Due to the superposition of the GGN modules, the normal vectors of different orders inevitably overlap in a feature space to cause redundancy problem, so thatDesigning a distillation module to reconstruct syntax vectors of each order obtained in the previous process; the module mainly emphasizes heterogeneity among normal vectors of different orders, namely the first-order syntactic vector

And second order syntax vectors

This module includes three core operations:

alignment of

By this operation, obtain

And

aligned vector

The alignment process is as follows:

wherein, W _E For trainable parameters, e _i,j Is composed of

And

the vector after the fusion is carried out,

and

② comparison

By mixing S ^l And

The calculation formula is as follows:

(iii) distillation

Wherein:

finally, the distilled syntactic vectors of all orders are integrated through residual connection to obtain the final sentence expression R (R) which can express richer syntactic characteristics and capture more distant context information ₁ ,r ₂ ,...,r _L )；

(5) Trigger word recognition and element recognition

Triggering word recognition

In the model, the trigger word recognition is regarded as a sequence labeling task, a BILOU labeling mode is adopted, and in the ith time step, the ith word r is labeled _i Using a Softmax classifier to predict the trigger:

p(y _i |x)＝softmax(W _te ·r _i +b _te ) (3.13)

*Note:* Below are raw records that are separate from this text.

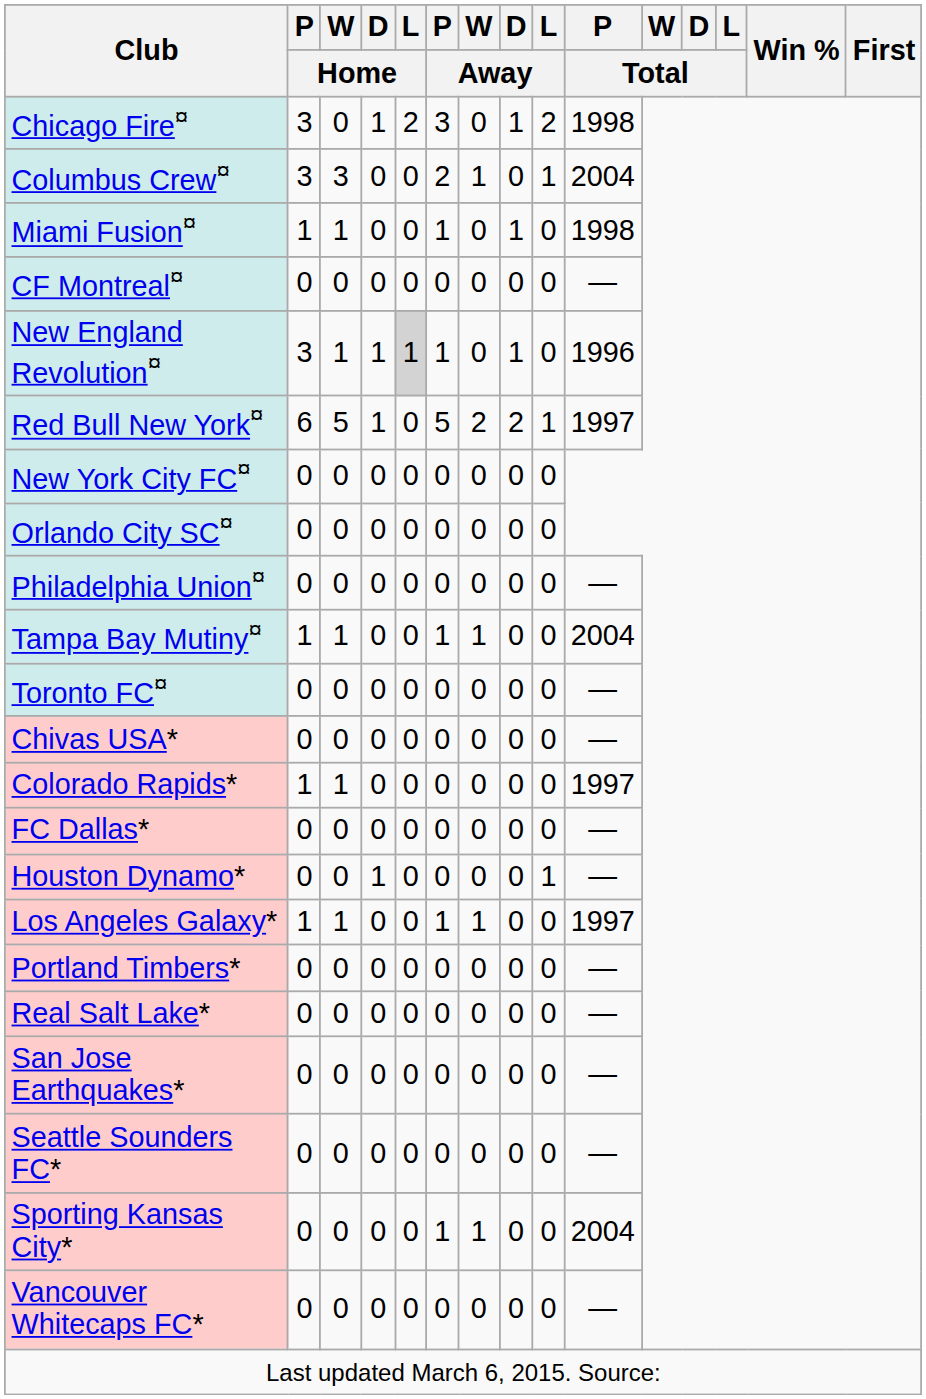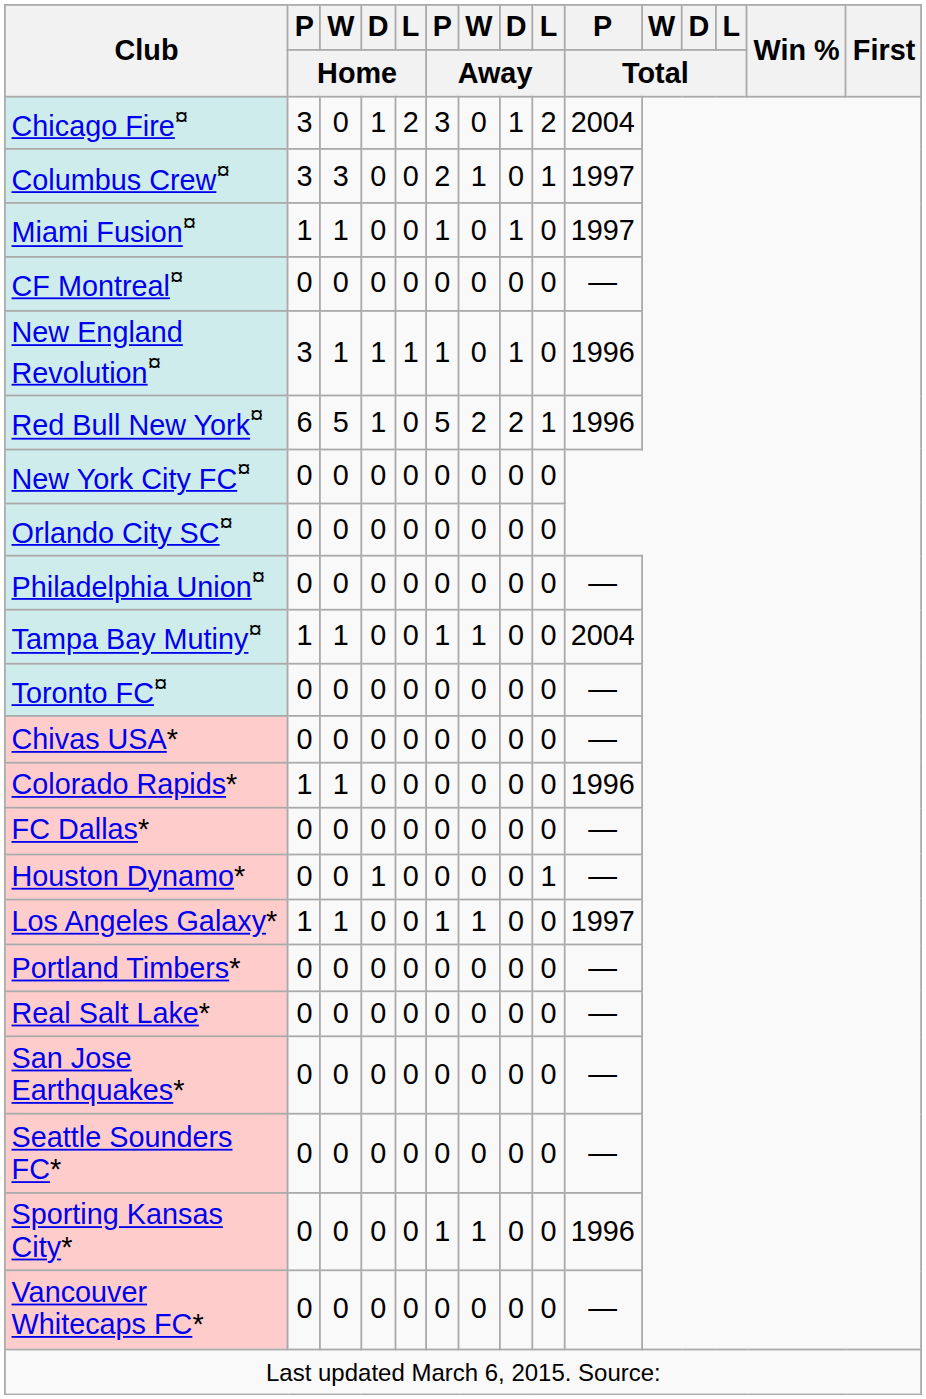Chicago Fire¤ | P / Total: 1998 -> 2004
Columbus Crew¤ | P / Total: 2004 -> 1997
Miami Fusion¤ | P / Total: 1998 -> 1997
New England Revolution¤ | L / Home: lightgrey background -> no background
Red Bull New York¤ | P / Total: 1997 -> 1996
Colorado Rapids* | P / Total: 1997 -> 1996
Sporting Kansas City* | P / Total: 2004 -> 1996
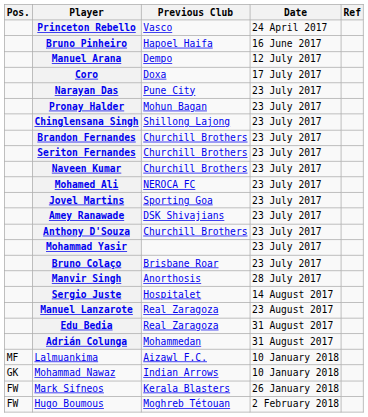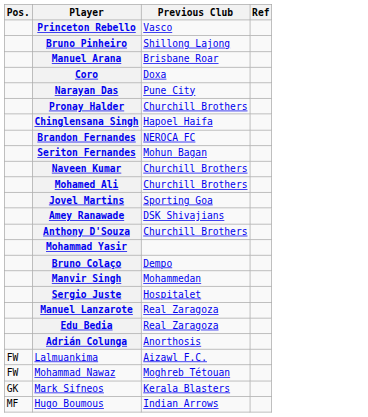- column: Date | 24 April 2017 | 16 June 2017 | 12 July 2017 | 17 July 2017 | 23 July 2017 | 23 July 2017 | 23 July 2017 | 23 July 2017 | 23 July 2017 | 23 July 2017 | 23 July 2017 | 23 July 2017 | 23 July 2017 | 23 July 2017 | 23 July 2017 | 23 July 2017 | 28 July 2017 | 14 August 2017 | 23 August 2017 | 31 August 2017 | 31 August 2017 | 10 January 2018 | 10 January 2018 | 26 January 2018 | 2 February 2018
Bruno Pinheiro | Previous Club: Hapoel Haifa -> Shillong Lajong
Manuel Arana | Previous Club: Dempo -> Brisbane Roar
Pronay Halder | Previous Club: Mohun Bagan -> Churchill Brothers
Chinglensana Singh | Previous Club: Shillong Lajong -> Hapoel Haifa
Brandon Fernandes | Previous Club: Churchill Brothers -> NEROCA FC
Seriton Fernandes | Previous Club: Churchill Brothers -> Mohun Bagan
Mohamed Ali | Previous Club: NEROCA FC -> Churchill Brothers
Bruno Colaço | Previous Club: Brisbane Roar -> Dempo
Manvir Singh | Previous Club: Anorthosis -> Mohammedan
Adrián Colunga | Previous Club: Mohammedan -> Anorthosis
Lalmuankima | Pos.: MF -> FW
Mohammad Nawaz | Pos.: GK -> FW
Mohammad Nawaz | Previous Club: Indian Arrows -> Moghreb Tétouan
Mark Sifneos | Pos.: FW -> GK
Hugo Boumous | Pos.: FW -> MF
Hugo Boumous | Previous Club: Moghreb Tétouan -> Indian Arrows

wherein, W _te And b _te Is a trainable parameter;

② element identification

In this model, the recognition of primitives is considered as a multi-classification task, and each trigger-entity pair or trigger-trigger pair is classified using the Softmax classifier:

p(y|x)＝softmax(W _ae ·[t,a]+b _ae ) (3.14)

(6) post-treatment

The post-processing process combines the trigger words and the elements obtained in the last step into a complete event, namely event detection; in the model, an SVM classifier is used for automatically learning the legal event structure of each event type by extracting features, then candidate events are formed, and finally the event types of the candidate events are determined;

(IV) cancer-related biomedical event database construction

Obtaining biomedical entities and biomedical event information required by constructing a cancer-related biomedical event database by the method, and storing the information in the database; the constructed cancer-related biomedical events database comprises a biomedical entity table and a biomedical events table.